Request A.
Show every line in the rows below that contains the string "其他城乡社区支出". Case counts.
◇ ◇ ◇ ◇ ◇
According to Fig.1, tornadoes, excessive heat, thunderstorm winds, floods, lightning, heat, flash floods, ice storms, thunderstorm winds, and winter storms are the most harmful weather events, listed in order of severity. Tornadoes are extremely dangerous, causing a significant number of both fatalities and injuries.
economic10_tidy <- economic10 %>%
pivot_longer(cols = c(cPROPDMG, cCROPDMG),
names_to = "variable",
values_to = "value")
ggplot(economic10_tidy, aes(x=reorder(EVTYPE, -value), y=value/10^9, fill=variable)) +
geom_bar(stat="identity") +
labs(title = "Top 10 weather events with the greatest economic impacts",
x = "Event Type", y= "Economic Impact (in billion)") +
theme_classic() +
guides(fill = guide_legend(title = NULL)) +
theme(axis.text.x = element_text(angle = 45, hjust = 1))
◇ ◇ ◇ ◇ ◇
Request B.
Supply the next part of the weather-event analysis above, starting after its last line.

Task input.
◇ ◇ ◇ ◇ ◇
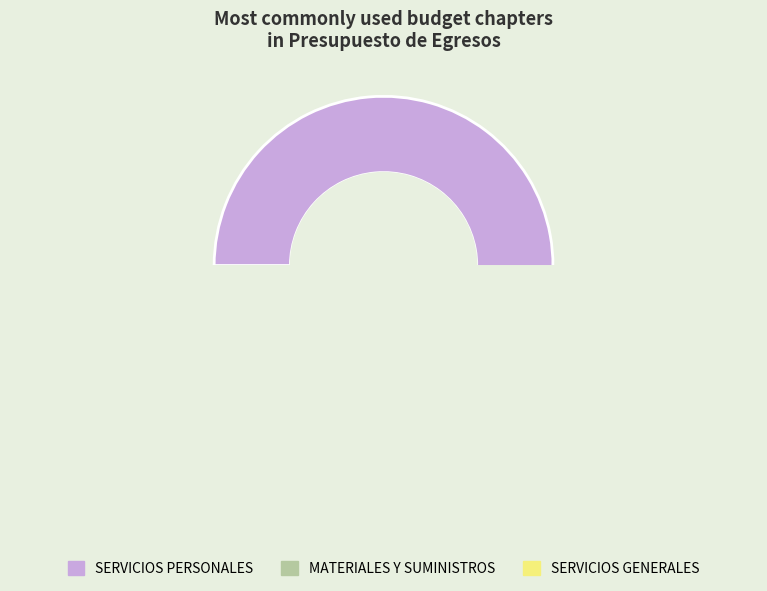

To the nearest percent, what is the difference between the SERVICIOS GENERALES and MATERIALES Y SUMINISTROS slice percentages?

5%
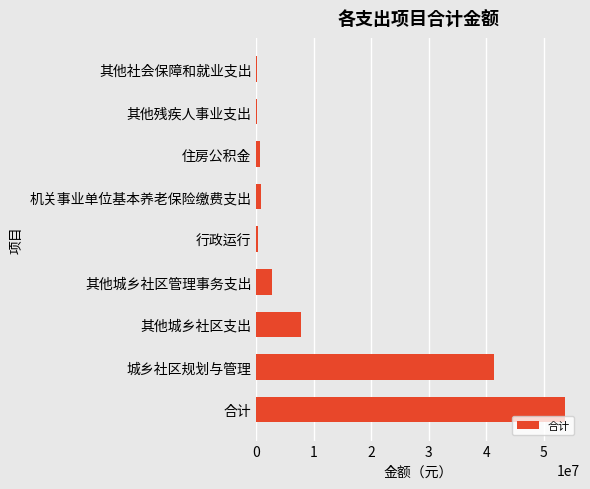

Between 其他城乡社区支出 and 住房公积金, which is larger?

其他城乡社区支出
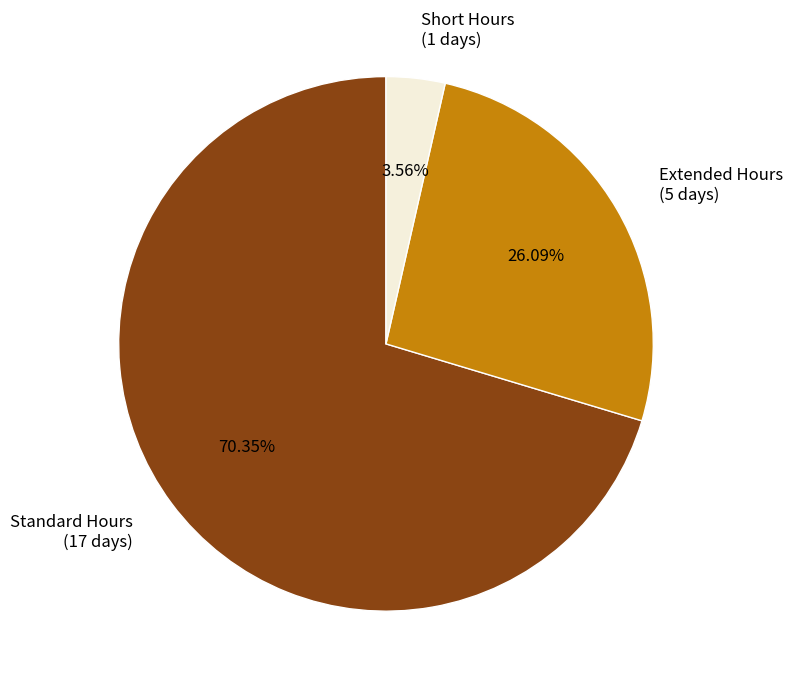

Do Short Hours (1 days) and Extended Hours (5 days) together represent more than half of the pie?

No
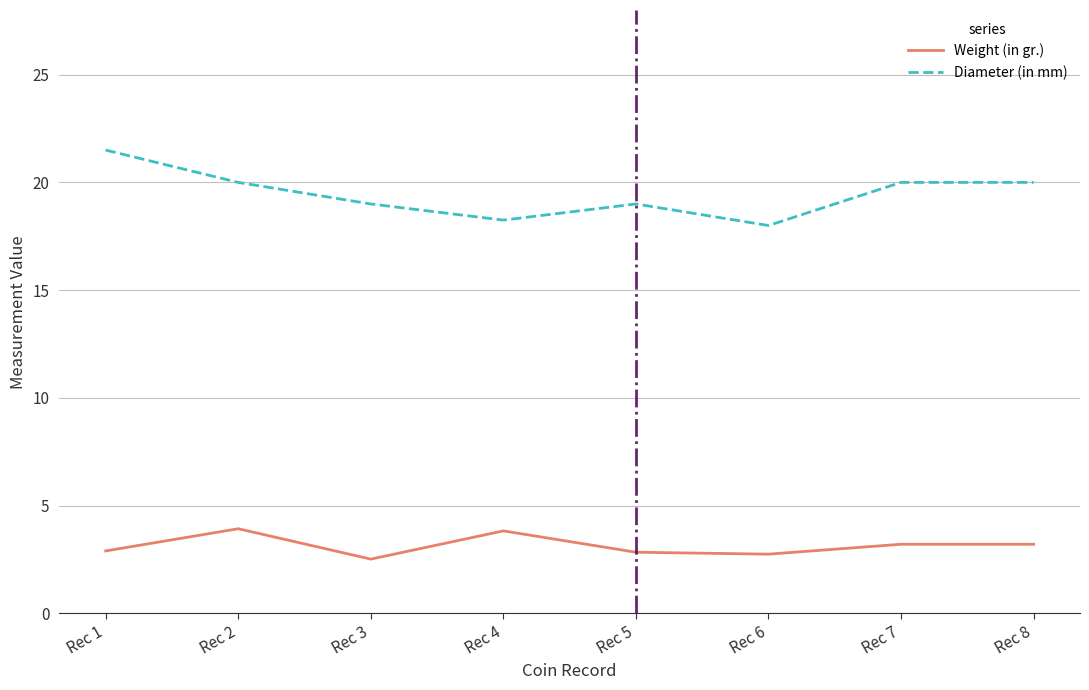

What is the spread (max minus min) of values at Rec 5?

16.2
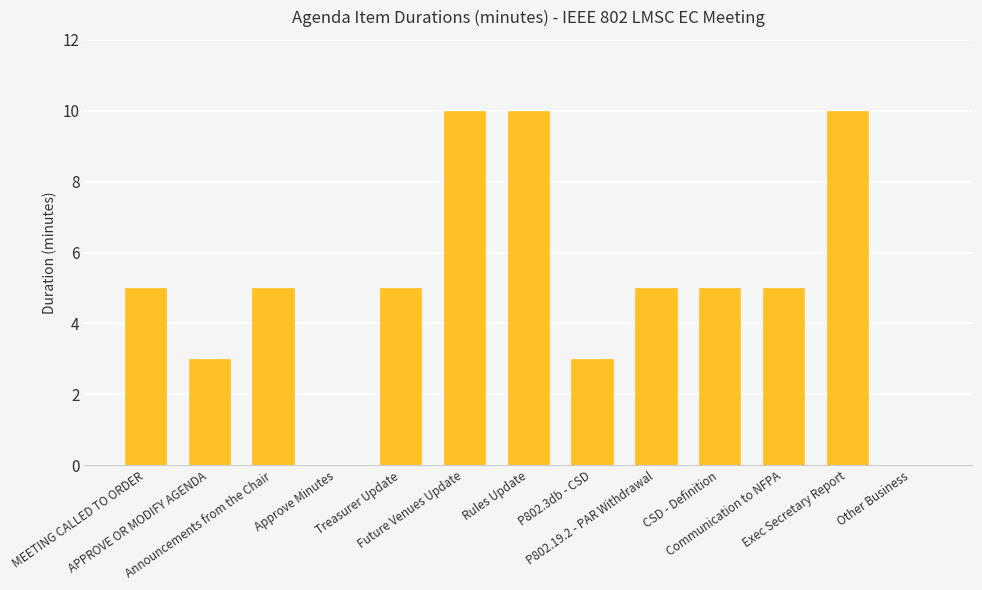

What is the greatest value displayed?

10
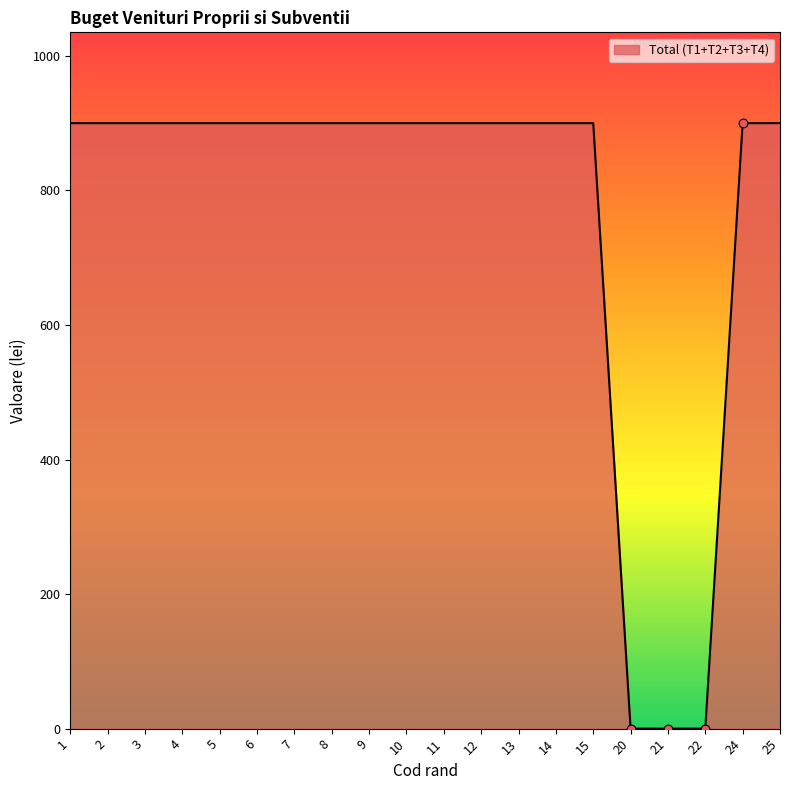

Approximately how many times larger is the value at 7 compared to 3?

1.0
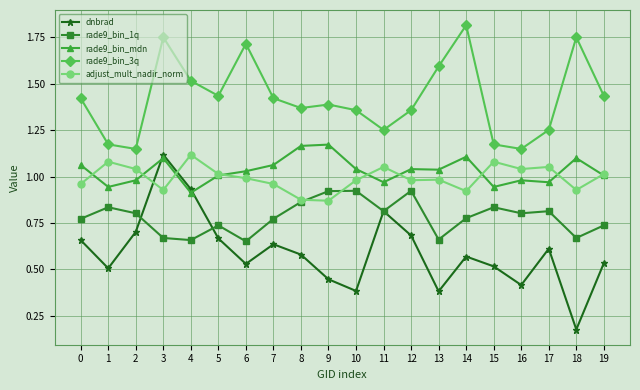

Which series changed the most between 1 and 3?

dnbrad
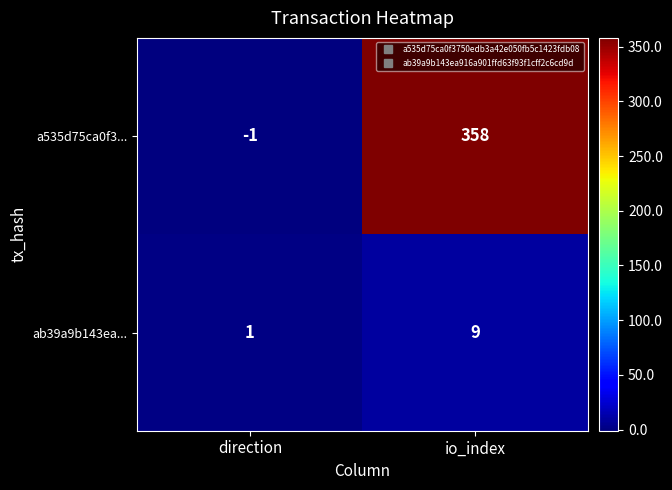

At direction, list the series in order from smallest to largest.

a535d75ca0f3..., ab39a9b143ea...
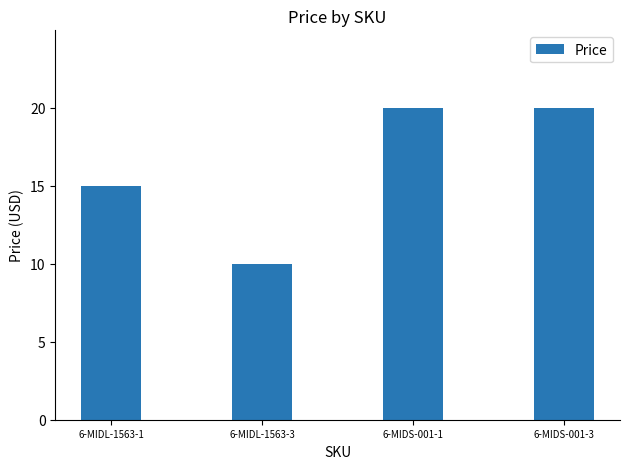

What is the maximum value shown in the chart?

20.0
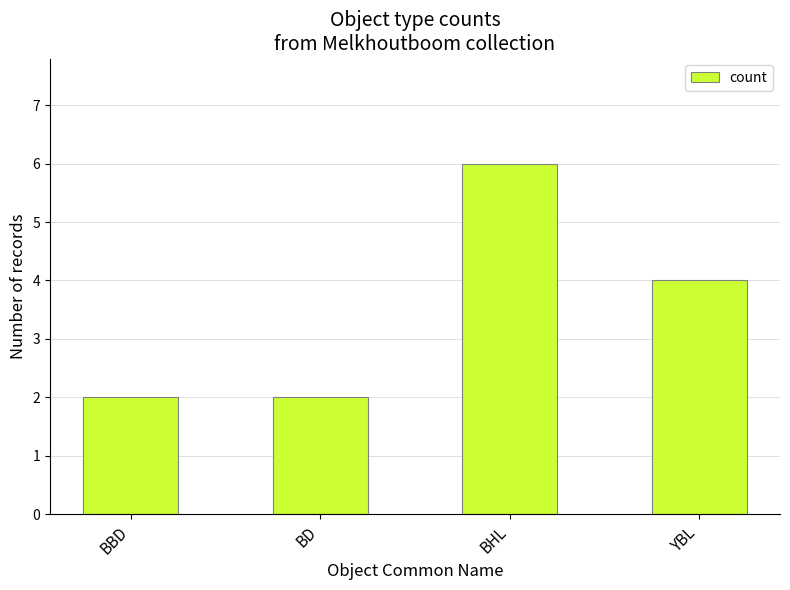

Reading right to left, what are all the values shown in this chart?

4	6	2	2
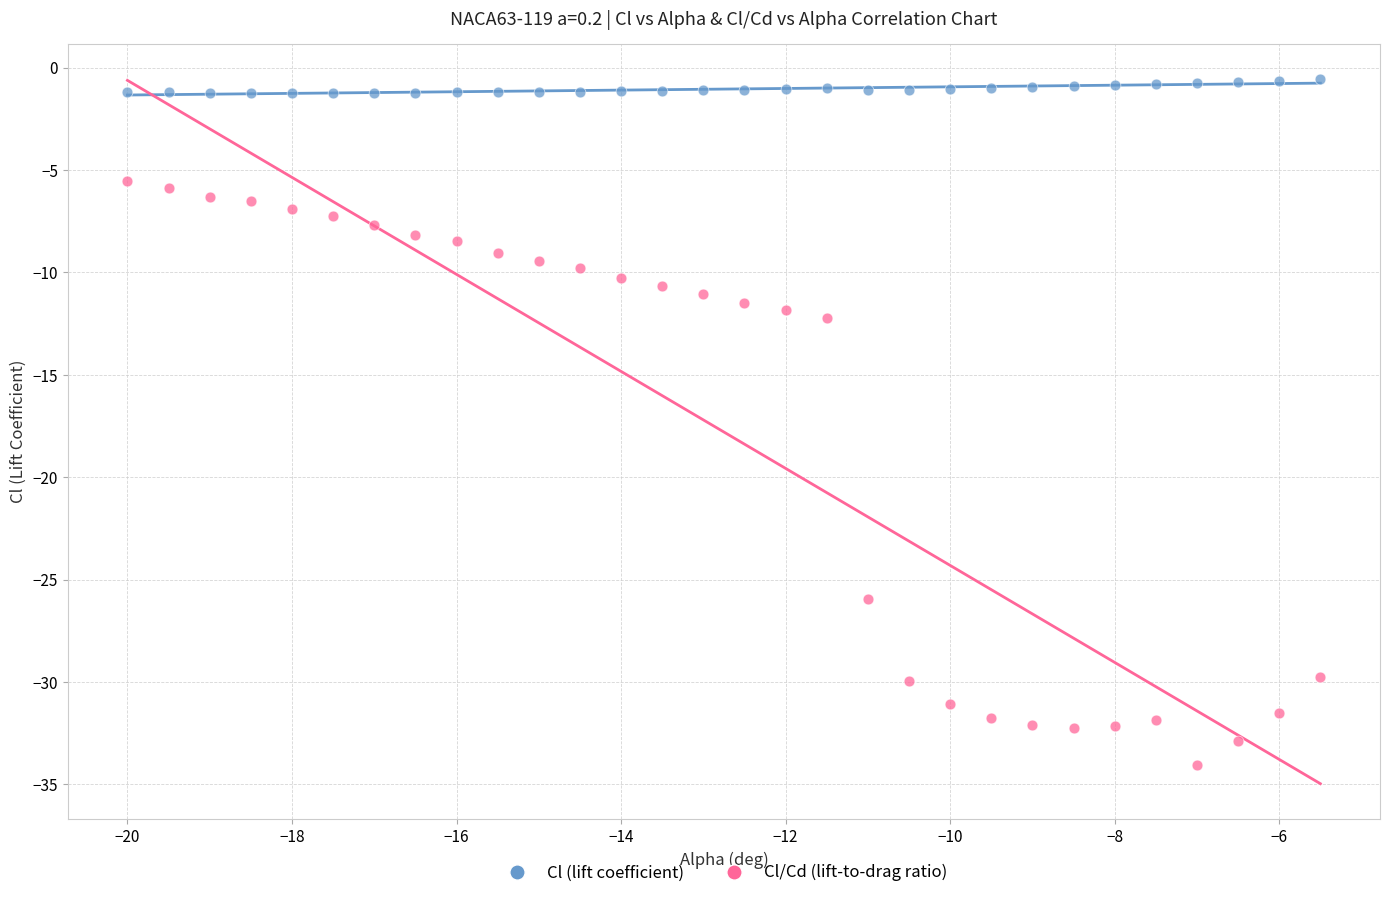

Which series has the widest spread of Y values?

Cl/Cd (lift-to-drag ratio)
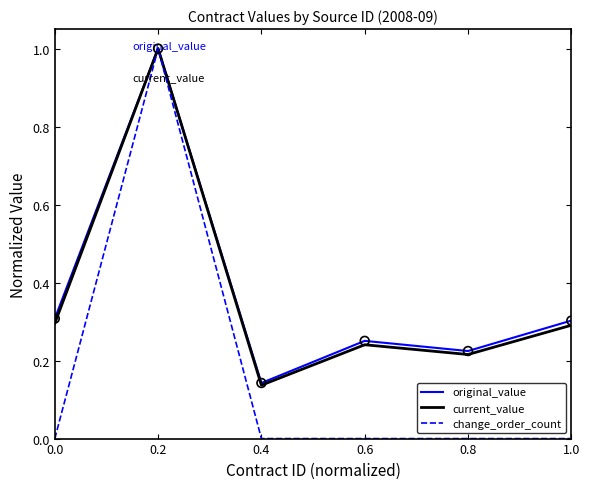

Which series has the widest spread of values?

change_order_count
◇ ◇ ◇ ◇ ◇
Task output A.
Between 其他城乡社区支出 and 住房公积金, which is larger?
其他城乡社区支出

Task output B.
Fig.2 Top 10 weather events with the greatest economic impact. Stacked bar plot shows top 10 weather events with the greatest cost of the sum of property damages and crop damages. Pink indicates the cost of crop damages. Teal indicates the cost of property damages.
Based on Fig.2, floods, hurricanes/typhoons, tornadoes, storm surges, hail, flash floods, droughts, hurricanes, river floods, and ice storms have caused the most damage to both properties and crops, listed in order of severity. Floods have the greatest economic impact. Most weather events cause damage primarily to properties, but droughts particularly affect crops. River floods and ice storms also cause significant crop damage.